The trade group representing competitive retail electric suppliers, the Retail Energy Supply Association, has also spoken out against including FutureGen’s sourcing agreement in the procurement plan. “The concerns RESA has have nothing to do with the plant or the technology,” RESA spokesman Bryan Lee told GHG Monitor. “It has to do with whether or not the commitment to any project will affect competitive balance in the marketplace. Retail suppliers are on a very different footing than utilities when it comes to absorbing those costs. We want to maintain a vibrant, competitive market that works to the benefit of consumers.”

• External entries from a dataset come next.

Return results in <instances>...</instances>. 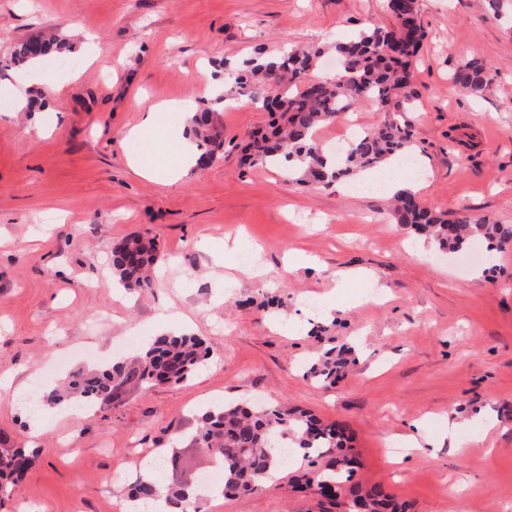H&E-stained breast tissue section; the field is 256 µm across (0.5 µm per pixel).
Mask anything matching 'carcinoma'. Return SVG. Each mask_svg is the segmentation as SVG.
<instances>
[{
	"mask_svg": "<svg viewBox=\"0 0 512 512\" xmlns=\"http://www.w3.org/2000/svg\"><path fill=\"white\" fill-rule=\"evenodd\" d=\"M391 23L361 29L353 38L335 45L340 67L329 79L312 71L324 54L321 46L295 48L282 57L259 48L232 74L235 92L258 100L271 114L269 128L250 136L245 152L250 165L264 166L279 156L288 159L292 177L326 188L362 171L374 172L412 152L413 131L407 122L391 119L352 139L341 152H330L316 138L319 127L341 119L353 107L370 103L387 110L405 93L411 65L426 38L419 18V0H386ZM74 52L65 39L53 34L23 41L13 63L24 66L49 55L64 58ZM453 82L467 93H477L492 80V67L470 60L452 74ZM196 141L195 166L203 168L223 151L224 140L215 113L203 108L193 114ZM393 221L413 230L450 254L466 252L485 243L488 247L512 245V224L477 218L467 210L454 219L425 206L416 193L401 189L394 195ZM155 248L134 236L112 249V277L128 290L154 287ZM210 359L203 339L188 333H166L129 360L115 361L93 371L77 370L64 383L42 387L47 403L67 408L74 404L94 407L113 400L129 387L158 383L184 384ZM346 361L324 352L311 360L306 375L333 383ZM193 441L223 463L224 495L246 497L262 489L271 472L283 466L281 449L291 448L308 462L295 476L298 483L325 499L321 512H413L414 505L399 501L381 483L355 479L359 462L349 452V436L337 423H325L314 414L279 403L256 408L246 400L231 399L211 405L201 415ZM47 448H13L0 440V501L9 497L31 461ZM197 488L138 479L127 494L137 503L158 498L188 512Z\"/></svg>",
	"mask_w": 512,
	"mask_h": 512,
	"instance_id": "1",
	"label": "carcinoma"
}]
</instances>
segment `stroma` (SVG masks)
Wrapping results in <instances>:
<instances>
[{
  "instance_id": "stroma-1",
  "label": "stroma",
  "mask_w": 512,
  "mask_h": 512,
  "mask_svg": "<svg viewBox=\"0 0 512 512\" xmlns=\"http://www.w3.org/2000/svg\"><path fill=\"white\" fill-rule=\"evenodd\" d=\"M420 9L428 36L396 117L414 128L421 172L396 179L435 210L512 224V7ZM390 21L385 0H0V86L18 72L17 43L49 25L82 60L44 65L67 78L59 93L36 81L24 110L0 101V374L13 377L0 437L51 449L0 512H125L124 486L108 476L135 450L176 455L168 481L203 484L213 461L191 440L199 414L240 397L344 424L360 476L416 512L512 507V245L450 256L391 223L388 194L243 165L267 113L205 92L222 83L225 57L331 45ZM473 58L497 71L479 95L449 79ZM163 101L218 112L223 157L138 175L125 134ZM135 234L154 238L160 277L116 299L108 260ZM228 237L239 248L224 255ZM291 250L311 264L288 265ZM341 271L354 280L340 283ZM166 306L178 320H160ZM170 330L200 336L210 370L123 392L76 420L22 406L33 387L134 355ZM343 346L355 357L345 376L331 386L306 377L314 353ZM415 429L423 450L393 462L388 446ZM293 475L209 512H318Z\"/></svg>"
}]
</instances>
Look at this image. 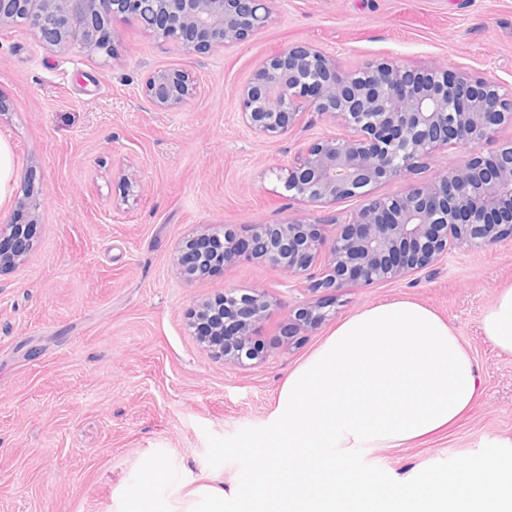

In the Alliance’s filing in response to Jones’ proposed order, the consortium argues that rejecting the project’s sourcing agreement would disregard the state’s Clean Coal Portfolio Standard and ignores the fact that the project “is the least cost clean coal project” currently under development in the state.

Humphreys this week said the Alliance is “relatively hopeful” that the ICC will rule in FutureGen’s favor. “A favorable ruling by the Illinois Commerce Commission is central to the project’s ability to proceed,” he said. “It provides long-term revenue certainty associated with electricity sales, which is a prerequisite to securing the commercial financing that’s associated with the project.” He added: “We believe the evidence is very clear that this is the most affordable path forward on ‘clean coal’ for Illinois, and we’re hopeful that our legal arguments are found to be compelling by the ICC commissioners.”